The College Admissions Scandal and Financial Bias in College Admissions
April 26, 2019
As many high schoolers may already know, the higher education system in this country is run like a business: it inherently benefits the wealthy and the families who have ready access to additional educational resources. This is particularly true for the most elite higher education institutions in the United States, such as the Ivy League schools. With systems like legacy admissions and favoritism towards generous donors, the college admissions process is obviously leaning towards those with advantages in their economic and family background.
Earlier last month, the Federal Bureau of Investigation disclosed that they were investigating a case involving several affluent families that utilized bribes and an admissions fixer to guarantee that their children would be accepted into several prestigious colleges and universities.
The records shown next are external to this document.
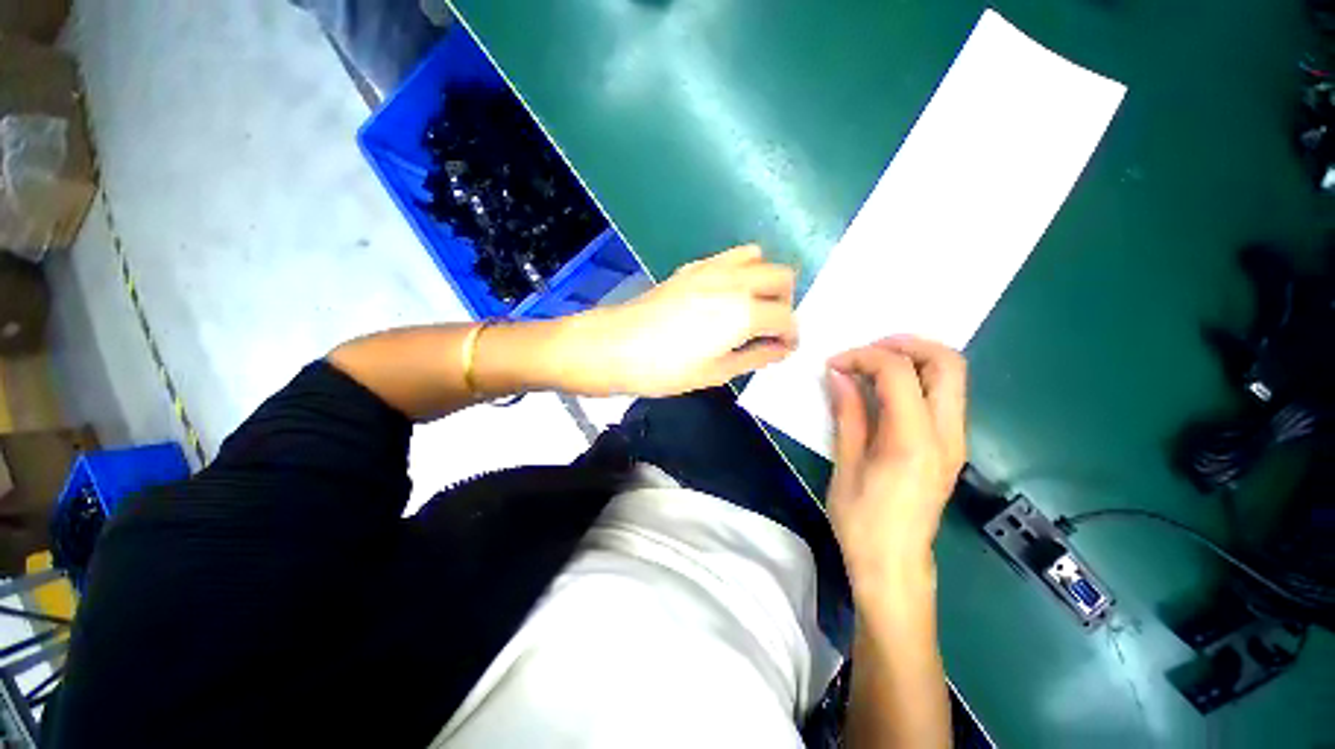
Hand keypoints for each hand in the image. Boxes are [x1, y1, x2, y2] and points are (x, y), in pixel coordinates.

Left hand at [575, 244, 797, 395]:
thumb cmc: (664, 368)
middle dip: (785, 302)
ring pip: (758, 258)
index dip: (791, 335)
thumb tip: (781, 348)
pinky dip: (740, 271)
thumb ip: (755, 357)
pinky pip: (730, 257)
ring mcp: (711, 268)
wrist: (613, 346)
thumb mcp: (715, 372)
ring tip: (751, 307)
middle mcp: (734, 281)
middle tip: (770, 327)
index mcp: (744, 312)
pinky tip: (725, 296)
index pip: (786, 316)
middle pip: (782, 275)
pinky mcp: (691, 267)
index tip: (784, 348)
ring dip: (765, 281)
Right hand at [825, 336, 966, 603]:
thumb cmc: (862, 521)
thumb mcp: (847, 464)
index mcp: (914, 441)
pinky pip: (943, 396)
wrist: (895, 567)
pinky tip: (884, 389)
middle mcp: (947, 435)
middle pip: (948, 363)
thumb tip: (839, 374)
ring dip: (914, 359)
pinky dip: (917, 379)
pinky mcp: (951, 447)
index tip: (835, 364)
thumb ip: (849, 413)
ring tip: (872, 365)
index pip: (899, 372)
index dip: (864, 357)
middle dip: (906, 344)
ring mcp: (955, 440)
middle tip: (867, 350)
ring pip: (952, 376)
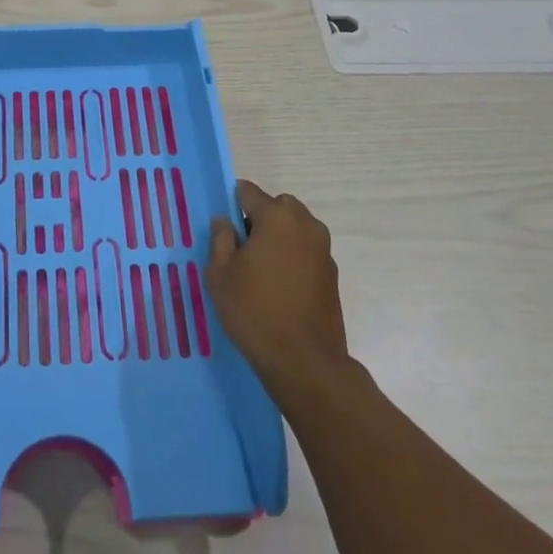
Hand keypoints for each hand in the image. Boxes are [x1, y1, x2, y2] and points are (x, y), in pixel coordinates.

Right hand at [206, 180, 350, 401]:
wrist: (305, 361)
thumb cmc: (254, 311)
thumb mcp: (220, 275)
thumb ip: (220, 240)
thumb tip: (224, 221)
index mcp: (276, 217)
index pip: (248, 192)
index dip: (232, 203)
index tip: (222, 225)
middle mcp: (305, 225)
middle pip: (278, 205)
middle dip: (259, 217)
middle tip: (242, 247)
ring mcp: (323, 249)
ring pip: (295, 227)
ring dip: (278, 236)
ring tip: (260, 269)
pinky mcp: (332, 273)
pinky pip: (306, 250)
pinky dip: (293, 256)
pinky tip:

In total, 33 parents were accused of paying up to 25 million dollars to William Singer, the organizer of the scheme, for him to fraudulently boost their children’s test scores and student profiles, as well as directly bribing college officials. Singer owned two firms that were involved in this scandal: Key Worldwide Foundation and The Edge College & Career Network.
According to investigators, Singer, through his two companies, apparently helped over 750 families get their children into prestigious colleges through unethical means. As of April 16, Singer faces felony charges of mail fraud, honest services mail fraud, and money laundering. Some of the colleges that were active participants and recipients of the bribes include the University of Southern California, Georgetown University, Stanford University, Yale University and Harvard University, all of which have acceptance rates of under 20%.
The ever-shrinking acceptance rates of America’s elite universities make it harder and harder each year for students from all walks of life to be accepted. With this growing bottleneck, the financial divides among Ivy-hopefuls has become ever more prominent.
Stanford student Arpi Park says that “there is already an unfair part of the [college admissions] game, and that is the knowledge gap[…] If you want the best chance of getting in, you have to know how to apply correctly.”
Even in this aspect, money can be beneficial. The college counseling industry was worth an estimated two billion dollars in 2018 alone, according to The New York Times. If parents have the ability to pay for counselors, then the knowledge factor is essentially covered for the students. Additionally, many of the higher-paid college consultants are former professors or admissions officers at the upper-echelon universities that have insiders-only information, giving their clients even more of an edge. Students without access to this sort of counseling are at a disadvantage. Even if they are able to find application tips and tricks on Internet forums like College Confidential or Prepscholar, they may not be able to access information that only counselors know, such as what type of students certain schools are looking for, or what opportunities are available to boost one’s resume. So, already at this level, the inequality between students of wealth versus students who lack these financial resources begins to be very obvious.
Apart from the disparity in access to counseling resources, college admissions are already biased towards kids with more money. Not only in the usual cases of kids being able to study abroad, create start-ups, and pay for test preparatory services, but also sometimes abundantly wealthy families can afford to donate money and even buildings to their children’s school of choice. On the other end of the spectrum, there are high-achieving students whose parents have never even attended college or university and can barely afford to send their child to a state school. Elite colleges accept these sorts of kids, not always based purely on academic merit, but also to further their agenda of student background diversity; however, as we can tell by this scandal, colleges may not be as invested in this agenda as they appear to be.
This highlights another significant problem that has been brought to the attention of mainstream media recently: affirmative action and legacy admissions.
In the past two years or so, Harvard University and a number of other Ivy League schools have come under fire for apparently setting a race quota in their admissions process that negatively affects Asian applicants. Even though the affirmative action policy exists in the United States, and even though it should benefit minority students and give them a fair chance at acceptance into institutions of higher education, African American and Latinx students seem to be the only minorities benefitting. Several of these universities’ admissions officers were criticized for consistently evaluating Asian applicants as academically sound, yet having “bad personalities”. This type of blatant bias adds another level of difficulty for certain students to be accepted into higher-level schools, as compared to some other applicants.
Legacy policy also gives an unfair advantage to certain students in the admissions process. If one or more of their parents attended that university, then it is likely that the student will enroll upon acceptance, thus boosting the college’s ranking; also, the family is likely to donate more money to the school if they are legacy, as well.
According to NPR, in 2018, 14% of Harvard University’s undergraduate class was made up of legacy students. Moreover, Students for Fair Admissions concluded that between 2009 and 2015, legacy students were admitted at a rate of 34% at Harvard, as compared to a shockingly low 5.6% admittance rate for regular applicants in 2016. Clearly, the American higher education system is made to benefit certain demographics within the applicant pool, which puts large groups of worthy and high-achieving students at a disadvantage when applying to their dream schools. If in the coming years there is no reform, getting into the Ivy League schools and other highly competitive colleges will be nearly impossible. At this point, students working on college applications can only try to package themselves as the ideal student to the best of their ability, and hope that they will be the lucky candidate who wins the lottery.